The problem> Please keep to the lines below from the one with "Viviendas particulares, Vivienda" through the one with "18632: 410 -> 387.5", and restate them word for word, ends included.

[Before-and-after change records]
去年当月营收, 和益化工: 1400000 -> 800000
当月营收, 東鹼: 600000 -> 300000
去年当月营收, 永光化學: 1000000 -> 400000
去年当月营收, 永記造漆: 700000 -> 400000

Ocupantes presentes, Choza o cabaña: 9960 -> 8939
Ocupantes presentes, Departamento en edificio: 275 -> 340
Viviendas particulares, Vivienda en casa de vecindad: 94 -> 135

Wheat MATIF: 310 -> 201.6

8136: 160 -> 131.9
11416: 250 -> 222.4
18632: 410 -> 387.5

==

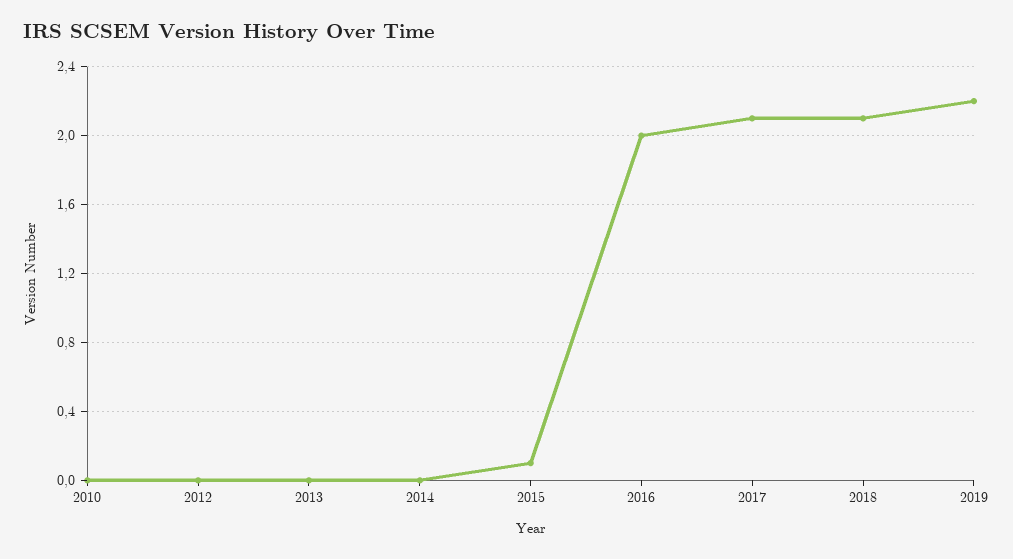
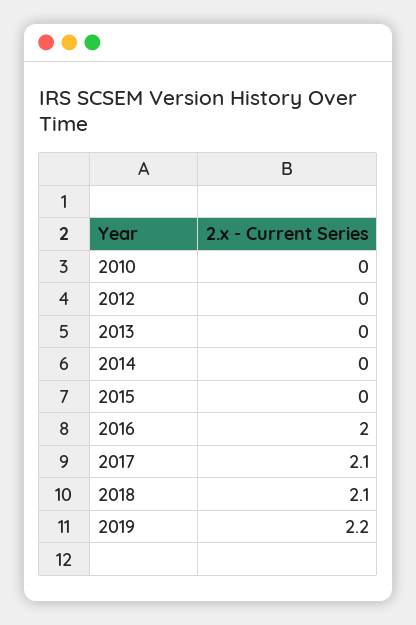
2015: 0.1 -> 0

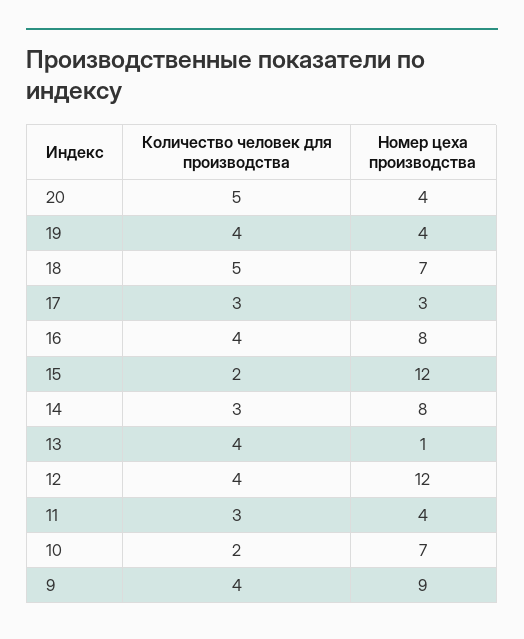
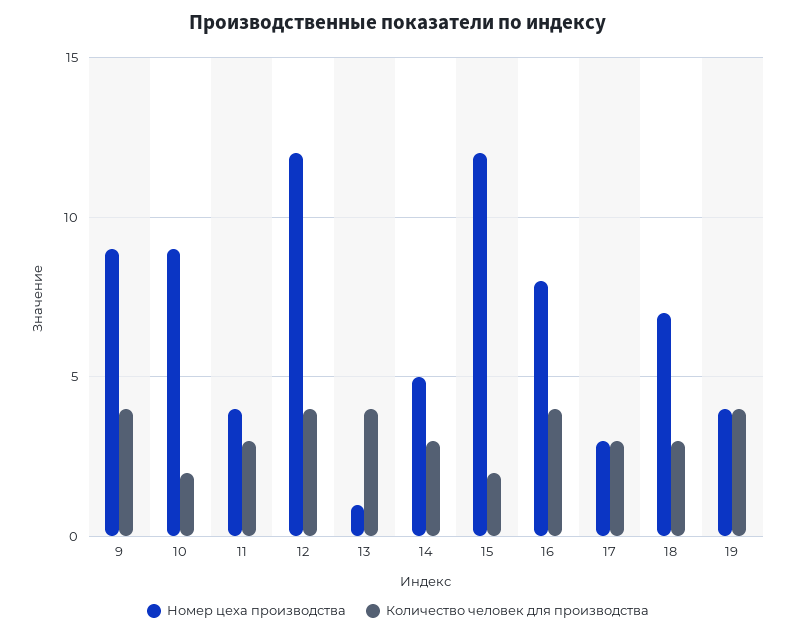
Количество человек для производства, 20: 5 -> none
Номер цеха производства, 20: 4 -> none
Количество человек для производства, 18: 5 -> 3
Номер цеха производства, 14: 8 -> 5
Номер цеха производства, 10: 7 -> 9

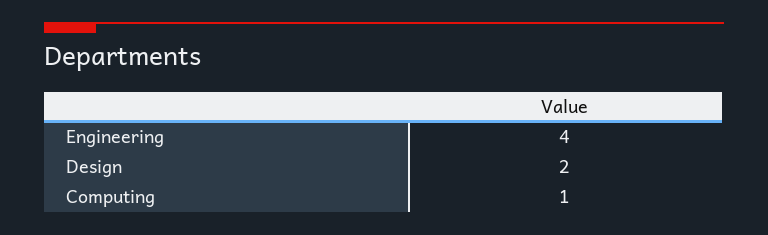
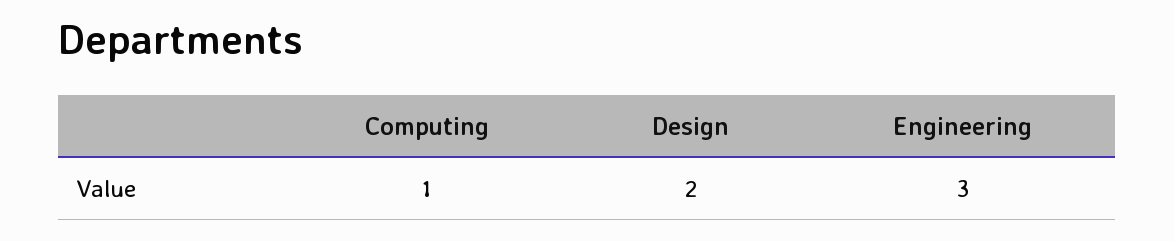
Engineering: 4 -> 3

Response area>
Viviendas particulares, Vivienda en casa de vecindad: 94 -> 135

Wheat MATIF: 310 -> 201.6

8136: 160 -> 131.9
11416: 250 -> 222.4
18632: 410 -> 387.5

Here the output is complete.